Swimming Pool Water Balance Part 5: Factors Affecting Precipitation of Calcium Carbonate
Laboratory tests with clear solutions showed that precipitation of calcium carbonate does not occur in the pH range 7.5 to 8.0 at alkalinities of 80 to 160 ppm and saturation indexes as high as 1.5. However, when the alkalinities are increased to very high levels, i.e., ~460 to ~325 ppm over the same pH range, evidence of precipitation was observed in the 0.5 to 1.1 saturation index (SI) range. At typical swimming pool pH and alkalinity, seed crystals are necessary to initiate precipitation of calcium carbonate supersaturation. Suspended particulate matter can serve as seed crystals. Results of laboratory studies on precipitation of calcium carbonate in the presence of seed crystals are in general agreement with predictions based on the calcium carbonate precipitation potential (CCPP) model discussed in a previous article (Wojtowicz 1996). The results can be summarized as follows: a) at a given initial pH and alkalinity, the extent of precipitation increases with increasing SI, b) at a given initial pH and SI, the extent of precipitation increases with increasing alkalinity, c) at a given initial alkalinity and SI, the extent of precipitation decreases with increasing pH, and d) at a given initial pH, SI, and carbonate alkalinity, the extent of precipitation increases with increasing cyanuric acid concentration due to increased buffer intensity.
Swimming Pool Water Balance Part 6: Applicability of The Langelier Saturation Index to Swimming Pools
It is a common misconception that the Langelier Saturation Index applies only to closed systems because it was developed for water in distribution lines. Since it is based on calcium carbonate solubility equilibria, the Langelier Saturation Index is applicable to both open and closed systems containing dissolved calcium carbonate. The main difference is that in closed systems the alkalinity can vary at a given pH whereas in equilibrated open systems alkalinity is fixed at a given pH. In addition, since alkalinities are much lower in equilibrated open systems at comparable pH values, saturation hardness is much higher. Another common misconception is that swimming pools are equilibrated open systems. Although swimming pools are open in a physical sense, they are not open in a thermodynamic (i.e., chemical equilibrium) sense. Swimming pools exhibit the characteristics of closed systems since they show the expected range and variability of alkalinity which is also typical of many public water supplies. If swimming pools were equilibrated open systems (i.e., in equilibrium with atmospheric carbon dioxide), they would contain only 4 to 18 ppm alkalinity over the 7.2 to 7.8 pH range. At a given pH and alkalinity, swimming pools have the same concentration of dissolved CO2 as a closed system. In order to attain equilibrium with the atmosphere, swimming pools would have to lose the excess carbon dioxide that they contain above the equilibrium value of 0.45 ppm. This will cause an increase in pH where higher alkalinities are allowed. However, although swimming pools are open to the atmosphere, they never achieve equilibrium with the atmosphere because of acid addition, which in combination with continual carbon dioxide loss causes the pH to vary with time resembling a sawtoooth pattern.

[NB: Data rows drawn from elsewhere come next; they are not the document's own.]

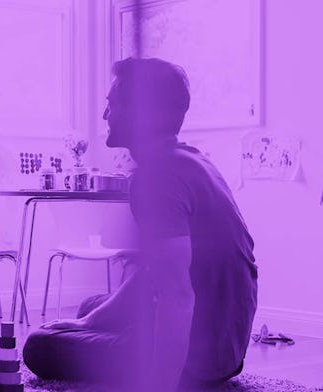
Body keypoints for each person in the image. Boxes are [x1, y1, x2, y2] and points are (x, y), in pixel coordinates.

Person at [22, 57, 258, 391]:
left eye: (111, 104)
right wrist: (89, 323)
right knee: (90, 307)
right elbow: (154, 273)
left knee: (39, 346)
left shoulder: (156, 178)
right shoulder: (192, 159)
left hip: (200, 358)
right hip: (228, 341)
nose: (104, 115)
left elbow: (178, 297)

Swimming Pool Water Balance Part 7: A Revised and Updated Saturation Index Equation
At a given temperature, swimming pool water chemistry must be balanced by adjusting pH, carbonate alkalinity, and calcium hardness in order to maintain the proper saturation with respect to calcium carbonate to avoid etching of concrete, plaster, and tile grout, scaling, and cloudy water. Water balance is determined by means of the calcium carbonate saturation index (SI), which was originally proposed to provide corrosion control for iron pipes in public water distribution systems by means of deposition of thin films of CaCO3 (Langelier 1936). The current saturation index equation is based on calcium carbonate solubility data published in 1929. This paper discusses revisions to the saturation index equation due to more accurate values for the calcium carbonate solubility product constant and its temperature dependence and more realistic ionic strength corrections. The revised equation is: SI = pH + Log [Hard] + Log [Alk] + TC + C where both hardness and alkalinity are expressed in ppm CaCO3, TC is the temperature correction, and C = –11.30 – 0.333 Log TDS. The equation requires a reasonably accurate value of total dissolved solids (TDS). At 1000 ppm TDS, C is equal to 12.3. Above 1000 ppm TDS, this equation yields significantly lower values for SI than the current equation.
Swimming Pool Water Balance Part 8: The Thermodynamic Basis of the Saturation Index
Thermodynamics (i.e., the laws governing the conversion of heat to and from other forms of energy) is the logical discipline for the mathematical treatment of chemical reactions in homogeneous and heterogeneous systems. The sign of the free energy change as an indicator of the direction of a reaction was known in 1886 (Van’t Hoff) under the name “reaction isotherm”. The free energy change is a measure of the useful energy available from a system. When applied to solutions of calcium carbonate, the expression for the free energy change for a reaction readily and naturally leads to the calcium carbonate saturation index. The equation that bears Langelier’s name, derived from ionic equilibria, is not novel. Therefore, a more appropriate name would be calcium carbonate saturation index as Langelier originally named it (Langelier 1936).
Swimming Pool Water Balance Part 9: Corrections, Potential Errrors, and Significance of the Saturation Index
Calculation of the saturation index requires a knowledge of the water temperature and the concentrations of total alkalinity, calcium hardness, and cyanuric acid. Total alkalinity must be corrected for cyanuric acid present as cyanurate ion as well as the concentrations of other significant alkaline species. In addition, the concentrations of complex forming ions other than bicarbonate such as sulfate and magnesium are required. Although these ions decrease the saturation index by reducing the concentrations of calcium hardness and carbonate alkalinity through ion pair formation, the effect is small except at very high levels of these ions. Cumulative errors in typical swimming pool test kit analysis can result in a potential deviation in the calculated saturation index of ±0.14 for water with 120 ppm total alkalinity, 300 ppm calcium hardness, and 100 ppm cyanuric acid. The saturation index is not a corrosion index but rather a scaling index, ie, it is an indicator of the calcium carbonate scaling or scale dissolving tendency of water and not of corrosion.